Mi hermana Gloria y yo estuvimos en la Escuela Primaria Federal “Prof. Rafael Ramírez”, ubicada sobre la calle Cuauhtémoc, entre Matamoros y Terán, justo frente a la casa del doctor De Luna y a media cuadra de nuestros eternos rivales de la escuela Modelo.
El camino de regreso a casa era mucho más que un simple trayecto: era una costumbre sagrada, una escala obligada —pero siempre cargada de intención— en la casa de mi abuelita, que quedaba rumbo a nuestro hogar, en la calle Terán entre Galeana y Victoria, allá en la parte alta donde hoy el doctor Gabriel González Guajardo renta a Laboratorios Zamarrón. Allí, “Kia” y yo a diario irrumpíamos con entusiasmo en la cocina donde Doña Simonita, quien con ese cariño cálido y desbordante que la distinguía, nos recibía con una sonrisa que nos iluminaba el día. Horneaba sus empanadas de calabaza y decía que eran para todos, pero nosotros sabíamos muy bien que en realidad las hacía pensando en nosotros.
En esa casa había un cotorro en su jaula, acomodado en el balcón que daba a un gran patio con árboles inmensos. Era su compañero de charla y de canto. El condenado pájaro era corajudo y nomás a ella le respondía. Recuerdo como si fuera ayer cuando un día se salió de la jaula y se fue directo a los árboles, emplumado y altanero, gritándole a mi abuela desde lo alto. Ella, con toda la ternura del mundo, le pedía que regresara… y lo hizo, claro, pero solo cuando le dio su regalada gana, después de que mi güelita se desgañitó todo el día llamándolo.
En la azotea, mis tíos habían montado su improvisado gimnasio de box: costal, perillas, guantes de todos tamaños. Un día mi tío Mando —que años más tarde sería mi compadre— me puso los guantes y se dio el lujo de soltarme un madrazo en la boca, uno tan bien puesto que me hizo chillar con un alarido digno de Neymar cuando lo tocan. De dos en dos subió mi abuela las escaleras, abrazando a su “conse”, y le exigió a mi tío: “¡Pon la cara!”. Luego, con tono solemne, me instruyó: “Dale un trancazo m’hijo, y dale bien fuerte”. Después de consumada la venganza, bajó secándose las manos en el delantal, orgullosa del triunfo de su nieto.

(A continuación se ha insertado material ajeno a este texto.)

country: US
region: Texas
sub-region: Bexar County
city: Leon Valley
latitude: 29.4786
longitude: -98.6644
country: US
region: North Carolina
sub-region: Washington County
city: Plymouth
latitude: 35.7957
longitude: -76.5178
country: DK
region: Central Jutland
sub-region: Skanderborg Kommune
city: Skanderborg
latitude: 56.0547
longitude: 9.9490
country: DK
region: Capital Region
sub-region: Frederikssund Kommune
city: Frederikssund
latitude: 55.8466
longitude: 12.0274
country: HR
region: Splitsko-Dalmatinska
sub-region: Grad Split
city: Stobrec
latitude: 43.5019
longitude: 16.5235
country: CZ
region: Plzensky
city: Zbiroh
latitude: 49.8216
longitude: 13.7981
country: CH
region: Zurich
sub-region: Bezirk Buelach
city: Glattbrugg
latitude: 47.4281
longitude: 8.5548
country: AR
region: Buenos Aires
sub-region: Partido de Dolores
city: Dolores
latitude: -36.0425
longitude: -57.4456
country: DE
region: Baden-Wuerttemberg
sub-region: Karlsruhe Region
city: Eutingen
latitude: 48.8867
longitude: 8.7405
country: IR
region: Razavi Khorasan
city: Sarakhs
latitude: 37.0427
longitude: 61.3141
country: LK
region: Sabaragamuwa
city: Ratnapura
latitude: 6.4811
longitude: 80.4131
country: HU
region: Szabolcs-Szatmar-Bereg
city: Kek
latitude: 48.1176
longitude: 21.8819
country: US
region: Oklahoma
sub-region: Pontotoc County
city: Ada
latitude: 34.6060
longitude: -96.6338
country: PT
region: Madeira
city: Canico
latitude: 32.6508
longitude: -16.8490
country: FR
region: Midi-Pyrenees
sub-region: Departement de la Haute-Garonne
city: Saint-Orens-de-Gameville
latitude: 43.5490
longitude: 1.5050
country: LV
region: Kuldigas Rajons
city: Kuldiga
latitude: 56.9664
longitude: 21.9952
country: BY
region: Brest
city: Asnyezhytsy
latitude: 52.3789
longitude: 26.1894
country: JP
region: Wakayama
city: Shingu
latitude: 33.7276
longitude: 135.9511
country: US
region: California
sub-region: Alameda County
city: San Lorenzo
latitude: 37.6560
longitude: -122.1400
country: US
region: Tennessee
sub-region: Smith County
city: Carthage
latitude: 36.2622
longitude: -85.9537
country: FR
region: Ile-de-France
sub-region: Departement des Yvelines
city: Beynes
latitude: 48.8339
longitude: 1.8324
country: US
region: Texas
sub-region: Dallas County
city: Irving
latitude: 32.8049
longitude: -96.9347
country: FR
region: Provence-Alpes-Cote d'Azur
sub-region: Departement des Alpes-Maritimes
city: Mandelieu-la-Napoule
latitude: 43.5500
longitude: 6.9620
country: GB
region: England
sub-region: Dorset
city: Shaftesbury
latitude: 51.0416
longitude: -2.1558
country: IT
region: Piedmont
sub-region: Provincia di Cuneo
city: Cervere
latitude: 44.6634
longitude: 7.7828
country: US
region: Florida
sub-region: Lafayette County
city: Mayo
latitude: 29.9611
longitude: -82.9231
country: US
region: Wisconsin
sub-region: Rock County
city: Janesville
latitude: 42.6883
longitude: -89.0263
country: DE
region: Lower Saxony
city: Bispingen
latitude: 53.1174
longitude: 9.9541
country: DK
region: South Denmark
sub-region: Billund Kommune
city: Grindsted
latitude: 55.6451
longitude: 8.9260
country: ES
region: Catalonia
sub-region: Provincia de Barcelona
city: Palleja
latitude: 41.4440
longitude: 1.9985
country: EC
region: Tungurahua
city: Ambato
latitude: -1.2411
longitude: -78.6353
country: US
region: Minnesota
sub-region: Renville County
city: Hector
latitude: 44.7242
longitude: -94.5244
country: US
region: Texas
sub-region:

¡Cómo añoro esas caminatas diarias con mi hermana! Mochilas cargadas de libros de texto gratuitos y la cabeza aún más llena de sueños. No sabría decir si yo la cuidaba a ella o ella a mí, con esa madurez natural que siempre tuvo. Prefiero pensar que nos cuidábamos mutuamente… como lo seguimos haciendo hasta hoy, aunque la distancia se empeñe en interponerse sin lograr nunca alejarnos del todo.
En esos tiempos, ni pensarlo que nuestros padres nos llevaran en carro a la escuela: eso no se usaba. “¡A caminar, m’hijo! Y abusado porque llevas a tu hermana”, era la orden diaria de mamá, siempre acompañada de su beso tronado, su apapacho, un pellizco en el cachete, el lonche bien envuelto y el “tostón” para el recreo.
Entonces la escuela se iba en dos turnos: mañana y tarde. Nada que ver con ahora, que a las dos ya están de regreso, desparramados frente a la tele o el celular hasta que se les borra el sueño.
Hace unos días pasé por donde estuvo esa vieja escuela y me llovieron los recuerdos como cascada: los compañeros de salón, las travesuras, los gritos en el recreo, y esa alegría limpia que solo la infancia sabe dar.
Corrían los años sesenta, y participar en educación vial era un privilegio. Montados en aquel banco amarillo, con casco y banda cruzada al pecho, nos creíamos verdaderos agentes de tránsito en la esquina de Cuauhtémoc y Terán, controlando el tráfico —ese tráfico pesado de bicicletas, carritos y chavos a pie— para que nuestros compañeros cruzaran seguros a la escuela.
Recuerdo con ternura las cooperativas, a los maestros, al director, los salones con olor a gis y madera vieja… y sobre todo esas caminatas interminables de ida y vuelta con mi hermana, compartiendo sueños, cuentos y empanadas.
Mi infancia… qué feliz y lejana suena ahora. Pero sigue viva dentro de mí: en los amigos que todavía frecuento, en las calles polvorientas de mi barrio querido, en ese sabor a pueblo que jamás me abandona. Momentos mágicos que conservo intactos, como un tesoro de luz en medio de los días.